Growing up, desserts were a rare thing in our household, although through the winter I clearly remember Dad baking different delicious desserts in our wood fire oven - often using up leftover ingredients. Rice pudding was a common treat after a late cold night at scouts. But the clearest memory I have is of apple crumbles made from our fruit trees, sometimes featuring pears, rhubarb or berries depending on what was in season at the time.
There is something so comforting about a good crumble. It instantly brings back memories of being warm and cosy around the fire and is the perfect dessert for the winter months. We often ate the leftovers for breakfast warmed up and served with some natural yoghurt.

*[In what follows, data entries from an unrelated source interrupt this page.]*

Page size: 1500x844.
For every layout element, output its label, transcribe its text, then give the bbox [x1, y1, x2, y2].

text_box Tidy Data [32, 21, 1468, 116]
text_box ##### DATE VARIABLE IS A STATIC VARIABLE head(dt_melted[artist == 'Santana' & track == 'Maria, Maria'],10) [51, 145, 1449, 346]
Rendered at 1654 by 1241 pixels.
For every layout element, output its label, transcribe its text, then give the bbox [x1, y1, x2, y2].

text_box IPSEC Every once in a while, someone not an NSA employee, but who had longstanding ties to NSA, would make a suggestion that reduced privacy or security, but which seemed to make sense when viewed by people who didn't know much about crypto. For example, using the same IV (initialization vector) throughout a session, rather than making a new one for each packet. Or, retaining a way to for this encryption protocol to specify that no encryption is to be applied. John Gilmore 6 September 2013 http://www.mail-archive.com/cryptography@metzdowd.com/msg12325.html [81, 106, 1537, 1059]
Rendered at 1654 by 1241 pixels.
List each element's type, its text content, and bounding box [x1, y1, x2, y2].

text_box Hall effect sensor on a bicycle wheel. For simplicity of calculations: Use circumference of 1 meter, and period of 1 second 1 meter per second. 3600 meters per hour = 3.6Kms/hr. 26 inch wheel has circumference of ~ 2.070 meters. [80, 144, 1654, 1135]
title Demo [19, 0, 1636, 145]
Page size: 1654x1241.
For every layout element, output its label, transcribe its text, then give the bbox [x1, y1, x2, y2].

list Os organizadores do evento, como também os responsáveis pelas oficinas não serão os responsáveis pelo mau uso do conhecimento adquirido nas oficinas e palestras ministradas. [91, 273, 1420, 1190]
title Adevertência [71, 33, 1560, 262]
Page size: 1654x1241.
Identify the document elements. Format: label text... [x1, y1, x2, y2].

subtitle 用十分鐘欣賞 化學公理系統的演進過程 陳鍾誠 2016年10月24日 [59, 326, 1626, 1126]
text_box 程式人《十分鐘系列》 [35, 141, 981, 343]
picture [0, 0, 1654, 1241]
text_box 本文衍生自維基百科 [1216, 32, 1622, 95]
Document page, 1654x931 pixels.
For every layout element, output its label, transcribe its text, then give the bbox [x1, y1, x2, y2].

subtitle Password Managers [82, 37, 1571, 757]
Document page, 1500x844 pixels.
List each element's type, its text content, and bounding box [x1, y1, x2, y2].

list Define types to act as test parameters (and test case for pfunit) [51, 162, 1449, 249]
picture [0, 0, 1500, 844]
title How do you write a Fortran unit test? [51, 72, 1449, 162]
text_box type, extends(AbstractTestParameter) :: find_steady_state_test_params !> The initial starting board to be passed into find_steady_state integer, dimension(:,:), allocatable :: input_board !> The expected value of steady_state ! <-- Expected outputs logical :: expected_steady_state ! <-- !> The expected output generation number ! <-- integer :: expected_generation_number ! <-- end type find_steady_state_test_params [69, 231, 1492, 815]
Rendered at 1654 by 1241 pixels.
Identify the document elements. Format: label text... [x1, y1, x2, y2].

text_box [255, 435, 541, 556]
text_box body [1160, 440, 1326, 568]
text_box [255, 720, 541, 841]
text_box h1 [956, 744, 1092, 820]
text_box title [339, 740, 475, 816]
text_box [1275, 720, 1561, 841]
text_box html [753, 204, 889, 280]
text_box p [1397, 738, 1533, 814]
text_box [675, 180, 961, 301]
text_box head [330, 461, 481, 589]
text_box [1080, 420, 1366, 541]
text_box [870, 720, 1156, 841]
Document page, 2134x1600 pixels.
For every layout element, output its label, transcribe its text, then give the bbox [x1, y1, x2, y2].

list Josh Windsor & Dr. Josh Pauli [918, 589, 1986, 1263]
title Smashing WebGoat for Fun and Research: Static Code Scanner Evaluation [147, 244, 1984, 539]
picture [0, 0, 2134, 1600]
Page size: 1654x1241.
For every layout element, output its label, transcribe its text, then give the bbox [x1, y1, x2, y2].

This version is my take on the classic dish. I have cut out the refined sugar and white flour usually used in crumbles and swapped it for almonds, coconut and dates. I honestly don't think anyone would know the difference. Serve it up at your next family dinner and see if anyone can tell it's healthy. I'm going to test it at dinner with the in laws tomorrow night.
I hope you all enjoy. Let me know how you go!!
As always happy cooking. X
250g mixed berries or blackberries (fresh or frozen)
1/2 cup red wine (or water/apple juice)
1/4 cup honey
1 tsp vanilla essence
1 cup almond meal
1 cup desiccated coconut
1 cup pitted dates
1 tsp cinnamon
1/2 tsp ginger
Quarter apples and remove the core. Cut each quarter in half lengthways and then in half across. Place apples, berries, wine, honey and vanilla in a pot on a medium heat with the lid on until the liquid is released. Remove the lid and bring the mix to a slow boil. Stir occasionally and continue to boil until the liquid is reduced by half and the apples are soft. Pour into a baking dish and set aside.
Place all ingredients for the topping in a food processor and pulse until the mixture resembles bread crumbs. Sprinkle over the filling making sure to spread evenly. Bake @180'C for 30-40 minutes or until golden and crispy.
Serve with whipped cream, coconut cream or yoghurt. Enjoy.